*** DATASET EXCERPTS ***
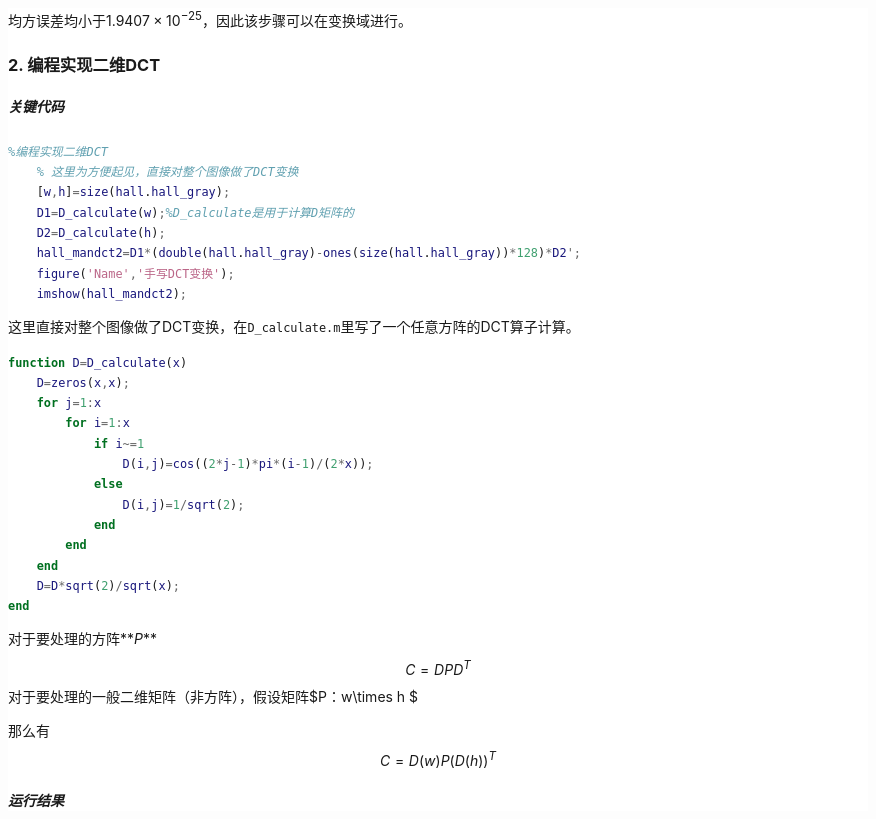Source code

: 均方误差均小于$1.9407\times10^{-25}$，因此该步骤可以在变换域进行。

### 2. 编程实现二维DCT

##### 关键代码

```matlab
%编程实现二维DCT
    % 这里为方便起见，直接对整个图像做了DCT变换
    [w,h]=size(hall.hall_gray);
    D1=D_calculate(w);%D_calculate是用于计算D矩阵的
    D2=D_calculate(h);
    hall_mandct2=D1*(double(hall.hall_gray)-ones(size(hall.hall_gray))*128)*D2';
    figure('Name','手写DCT变换');
    imshow(hall_mandct2);
```

这里直接对整个图像做了DCT变换，在`D_calculate.m`里写了一个任意方阵的DCT算子计算。

```matlab
function D=D_calculate(x)
    D=zeros(x,x);
    for j=1:x
        for i=1:x
            if i~=1
                D(i,j)=cos((2*j-1)*pi*(i-1)/(2*x));
            else
                D(i,j)=1/sqrt(2);
            end
        end
    end
    D=D*sqrt(2)/sqrt(x);
end

```

对于要处理的方阵**$P$**
$$
C=DPD^{T}
$$
对于要处理的一般二维矩阵（非方阵），假设矩阵$P：w\times h $

那么有
$$
C=D(w)P({D(h)})^{T}
$$

##### 运行结果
*** End of DATASET EXCERPTS ***
# WORK REQUIRED
Each record, word for word, should be printed again without its pictures.

# EXERCISE OUTPUT
Source code

: 均方误差均小于$1.9407\times10^{-25}$，因此该步骤可以在变换域进行。

### 2. 编程实现二维DCT

##### 关键代码

```matlab
%编程实现二维DCT
    % 这里为方便起见，直接对整个图像做了DCT变换
    [w,h]=size(hall.hall_gray);
    D1=D_calculate(w);%D_calculate是用于计算D矩阵的
    D2=D_calculate(h);
    hall_mandct2=D1*(double(hall.hall_gray)-ones(size(hall.hall_gray))*128)*D2';
    figure('Name','手写DCT变换');
    imshow(hall_mandct2);
```

这里直接对整个图像做了DCT变换，在`D_calculate.m`里写了一个任意方阵的DCT算子计算。

```matlab
function D=D_calculate(x)
    D=zeros(x,x);
    for j=1:x
        for i=1:x
            if i~=1
                D(i,j)=cos((2*j-1)*pi*(i-1)/(2*x));
            else
                D(i,j)=1/sqrt(2);
            end
        end
    end
    D=D*sqrt(2)/sqrt(x);
end

```

对于要处理的方阵**$P$**
$$
C=DPD^{T}
$$
对于要处理的一般二维矩阵（非方阵），假设矩阵$P：w\times h $

那么有
$$
C=D(w)P({D(h)})^{T}
$$

##### 运行结果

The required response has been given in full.